The lenders who want to do the right thing are forced to make decisions on incomplete information (because payments are missing from the credit file) which once again leads to higher interest rates being charged.

Should any of that be a concern to you? It is the USA after all; it would never happen here in Australia…. would it?

One of the most alarming problems with this system can best be explained in the following example.

You rent a house from someone and regularly pay them rent. However, there is no system for your landlord to record your rent payments into your credit file.

It’s not only your rent you pay on time. You pay all your services and other bills on time as well. Once again none of these payments are recorded on your credit file.

So; when you go to purchase a house, because you have never borrowed money and therefore made no loan repayments your credit file will not have any evidence of how diligent you are at paying your bills and as a result your credit rating will be low.

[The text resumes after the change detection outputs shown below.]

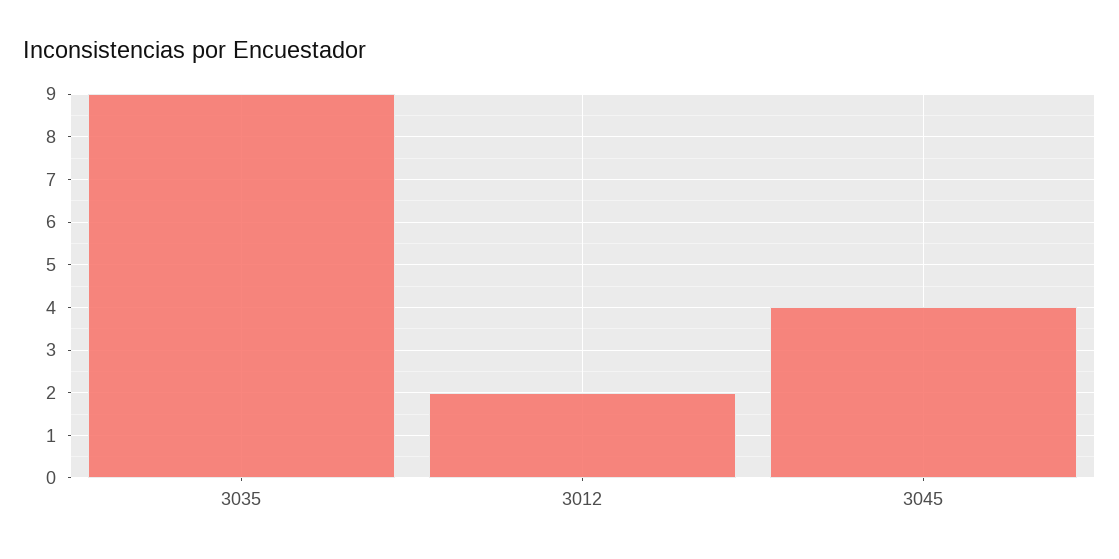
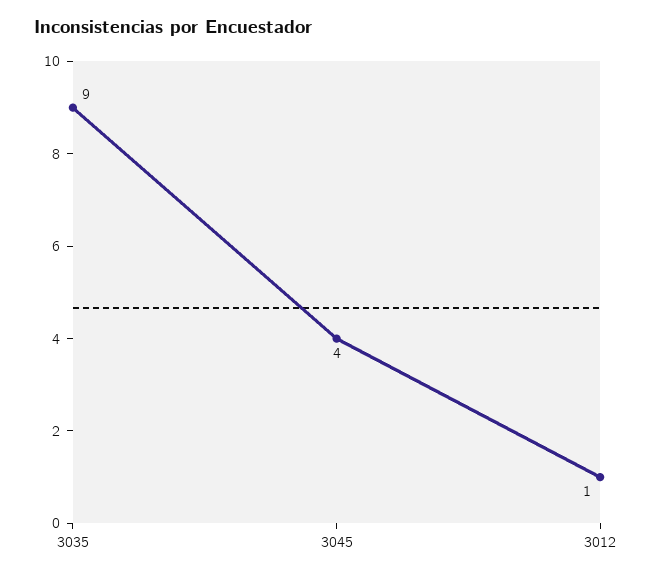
  {
    "3035": 9,
-   "3012": 2,
+   "3012": 1,
    "3045": 4
  }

Because of this you are charged a higher interest rate for your mortgage or you simply won’t get one at all.

Phone bills, electricity bills, rates payments, insurance payments, car registration etc all NEED to be recorded on our Credit Files to demonstrate we are creditworthy people if we are going down this road but that is not going to happen.

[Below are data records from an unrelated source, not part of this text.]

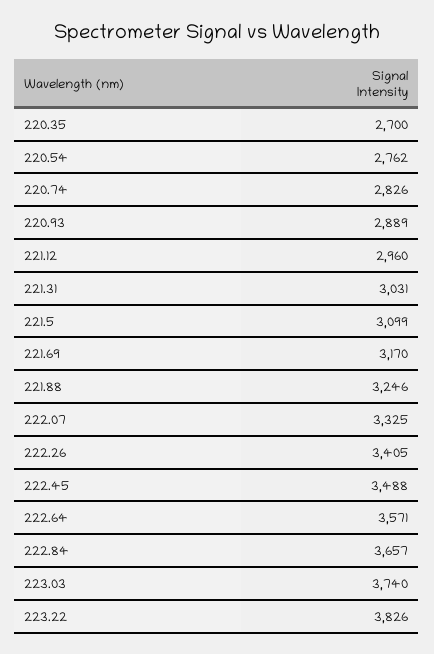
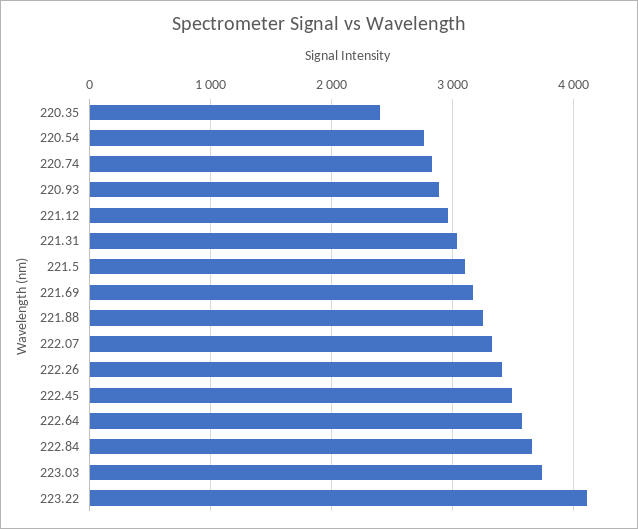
  {
-   "220.35": 2700,
+   "220.35": 2400,
    "220.54": 2762,
    "220.74": 2826,
    "220.93": 2889,
    "221.12": 2960,
    "221.31": 3031,
    "221.5": 3099,
    "221.69": 3170,
    "221.88": 3246,
    "222.07": 3325,
    "222.26": 3405,
    "222.45": 3488,
    "222.64": 3571,
    "222.84": 3657,
    "223.03": 3740,
-   "223.22": 3826
+   "223.22": 4100
  }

Why would your landlord bother to send in your rent payment information unless there was a penalty for not doing so??? They might be motivated to report you if you miss a payment or two but otherwise it’s just one more job they have to do and heaven knows we don’t want MORE paperwork!

The saying “If it ain’t broke, don’t fix it” rings loud and clear to me! We are opening a can of worms and once the worms are out of the can we won’t be able to get them back in!!!

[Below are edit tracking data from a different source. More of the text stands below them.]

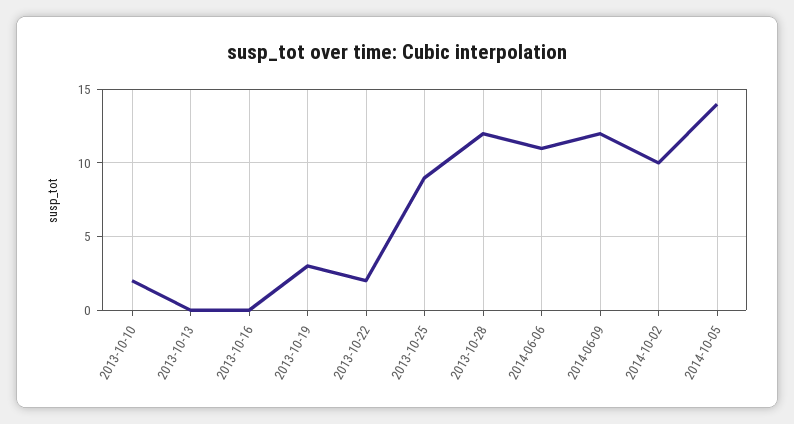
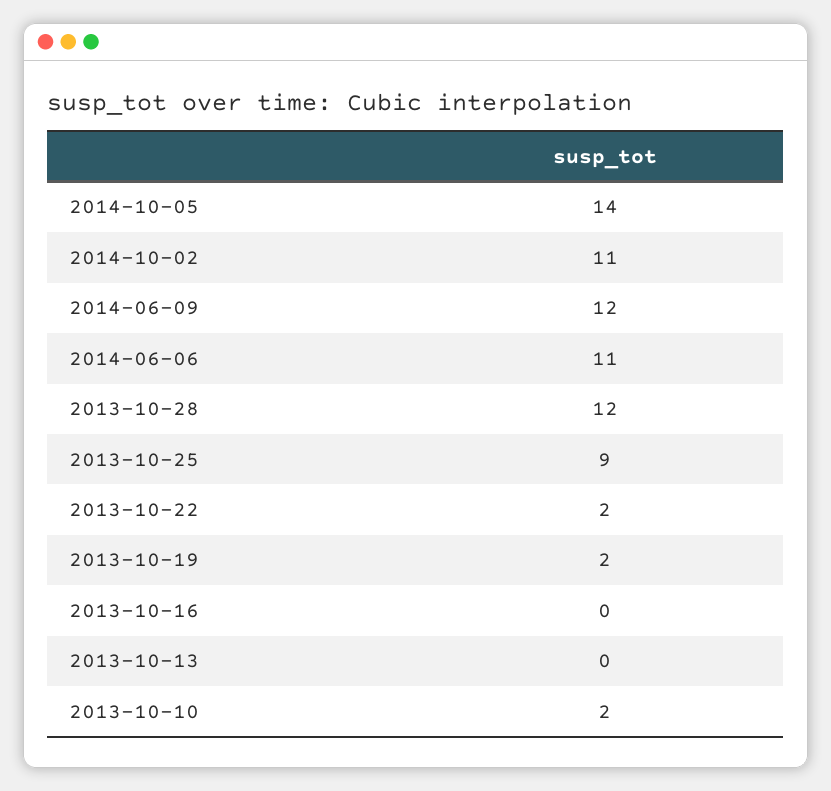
  {
    "2013-10-10": 2,
    "2013-10-13": 0,
    "2013-10-16": 0,
-   "2013-10-19": 3,
+   "2013-10-19": 2,
    "2013-10-22": 2,
    "2013-10-25": 9,
    "2013-10-28": 12,
    "2014-06-06": 11,
    "2014-06-09": 12,
-   "2014-10-02": 10,
+   "2014-10-02": 11,
    "2014-10-05": 14
  }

I heard of an elderly lady in the USA who had paid cash for everything all her life and when someone crashed into her car with no insurance she could not get a loan to purchase a new one because she had no credit history!

I’ll leave you with this thought….

Since we have taken the first step; just suppose for a moment that we do continue down the same path as the USA with credit scores based on our credit file history.

Do you think our banks would welcome this change?

With the current system for mortgage interest rates in Australia, anyone who qualifies for a loan pays the same interest rate as the next person.

If you have a Credit Score based on your credit file history, it will be used to determine what interest rate you pay for the money you borrow and the banks will be able to charge a higher interest rate for anyone who has a poor or incomplete credit file.

You don’t have to be too smart to answer my question!

There is a web-site outlining today’s changes. It’s at http://www.creditsmart.org.au/

There you will find an animated video clip outlining today’s changes in legislation. It also has a brief explanation of the reasons for the changes and then the Pro’s and Con’s of these changes. If you look to see who paid for that web-site you will see it is a ‘who’s who’ of the lending industry in Australia!

Is that a coincidence?

Now I might be worrying about nothing here! There is no mention of people having credit scores in what I have read when researching this article so it might all be a load of scary fluff!

Today you will not notice one thing different than yesterday however the door is now open.

It will take years for all this to evolve into whatever it evolves into. I sincerely hope I am wrong and we do not end up like the USA. Being forewarned might make us smarter here in Australia. I certainly hope so!

I suggest you stay aware and watch to see what happens over the years ahead and write to your local MP if you see changes come through that look like we are continuing down that path!